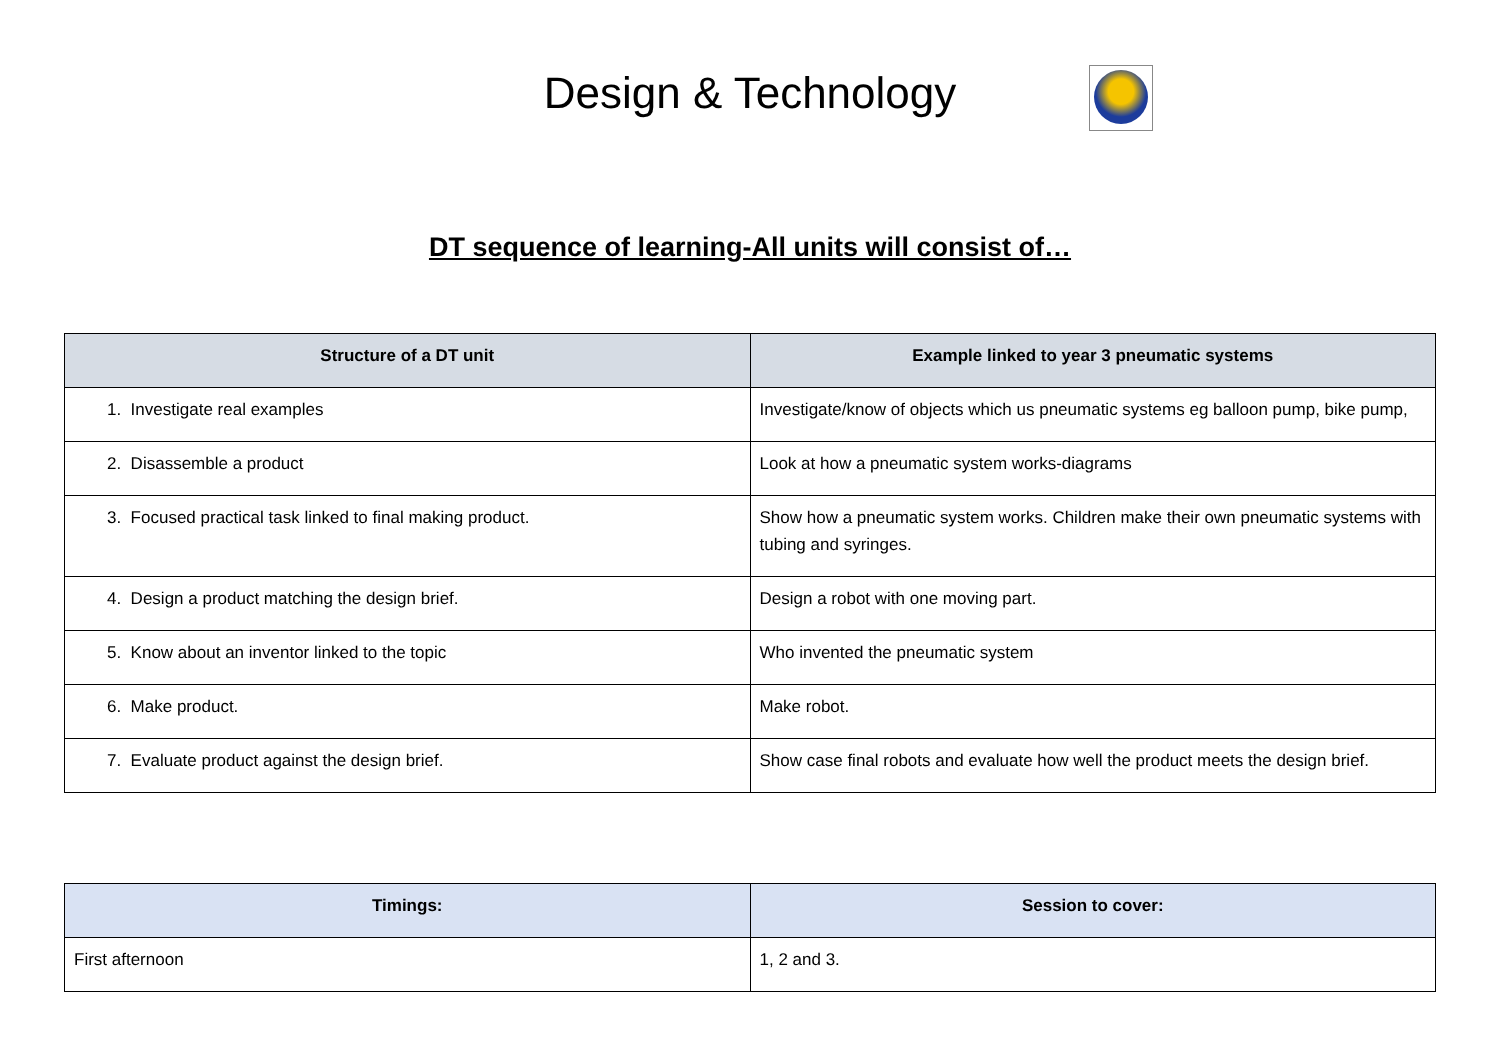Design & Technology
DT sequence of learning-All units will consist of…
| Structure of a DT unit | Example linked to year 3 pneumatic systems |
| --- | --- |
| 1. Investigate real examples | Investigate/know of objects which us pneumatic systems eg balloon pump, bike pump, |
| 2. Disassemble a product | Look at how a pneumatic system works-diagrams |
| 3. Focused practical task linked to final making product. | Show how a pneumatic system works. Children make their own pneumatic systems with tubing and syringes. |
| 4. Design a product matching the design brief. | Design a robot with one moving part. |
| 5. Know about an inventor linked to the topic | Who invented the pneumatic system |
| 6. Make product. | Make robot. |
| 7. Evaluate product against the design brief. | Show case final robots and evaluate how well the product meets the design brief. |
| Timings: | Session to cover: |
| --- | --- |
| First afternoon | 1, 2 and 3. |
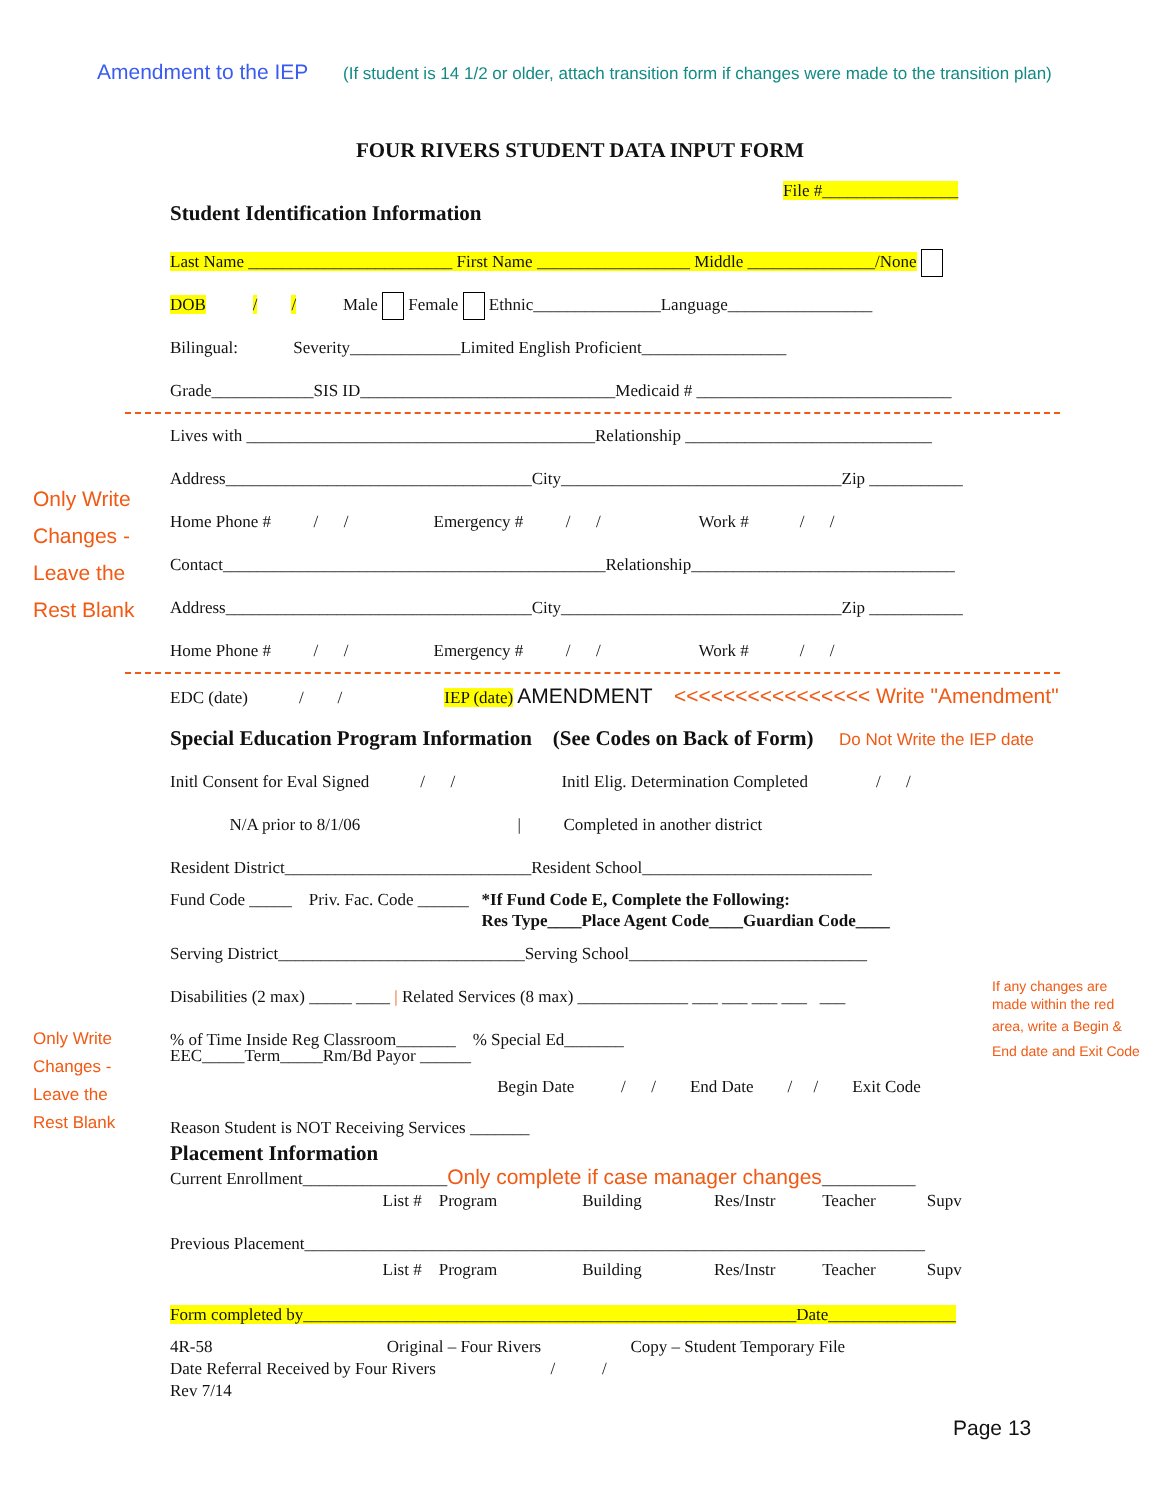Amendment to the IEP (If student is 14 1/2 or older, attach transition form if changes were made to the transition plan)
FOUR RIVERS STUDENT DATA INPUT FORM
File #________________
Student Identification Information
Last Name ________________________ First Name __________________ Middle _______________/None
DOB / / Male Female Ethnic_______________Language_________________
Bilingual: Severity_____________Limited English Proficient_________________
Grade____________SIS ID______________________________Medicaid # ______________________________
Only Write
Changes -
Leave the
Rest Blank
Lives with _________________________________________Relationship _____________________________
Address____________________________________City_________________________________Zip ___________
Home Phone # / / Emergency # / / Work # / /
Contact_____________________________________________Relationship_______________________________
Address____________________________________City_________________________________Zip ___________
Home Phone # / / Emergency # / / Work # / /
EDC (date) / / IEP (date) AMENDMENT <<<<<<<<<<<<<<<< Write "Amendment"
Special Education Program Information (See Codes on Back of Form) Do Not Write the IEP date
Initl Consent for Eval Signed / / Initl Elig. Determination Completed / /
N/A prior to 8/1/06 | Completed in another district
Resident District_____________________________Resident School___________________________
Fund Code _____ Priv. Fac. Code ______ *If Fund Code E, Complete the Following:
Res Type____Place Agent Code____Guardian Code____
Serving District_____________________________Serving School____________________________
Disabilities (2 max) _____ ____ | Related Services (8 max) _____________ ___ ___ ___ ___ ___ If any changes are
made within the red
Only Write
Changes -
Leave the
Rest Blank
% of Time Inside Reg Classroom_______ % Special Ed_______ area, write a Begin &
End date and Exit Code
EEC_____Term_____Rm/Bd Payor ______
Begin Date / / End Date / / Exit Code
Reason Student is NOT Receiving Services _______
Placement Information
Current Enrollment_________________Only complete if case manager changes___________
List # Program Building Res/Instr Teacher Supv
Previous Placement_________________________________________________________________________
List # Program Building Res/Instr Teacher Supv
Form completed by__________________________________________________________Date_______________
4R-58 Original – Four Rivers Copy – Student Temporary File
Date Referral Received by Four Rivers / /
Rev 7/14
Page 13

◆ EXERCISE DESCRIPTION
In the listing above, find the line holding "and syringes. |" and the line holding "Make robot. |", then output those two lines and every line between them exactly.

◆ WRITTEN SOLUTION
| 3. Focused practical task linked to final making product. | Show how a pneumatic system works. Children make their own pneumatic systems with tubing and syringes. |
| 4. Design a product matching the design brief. | Design a robot with one moving part. |
| 5. Know about an inventor linked to the topic | Who invented the pneumatic system |
| 6. Make product. | Make robot. |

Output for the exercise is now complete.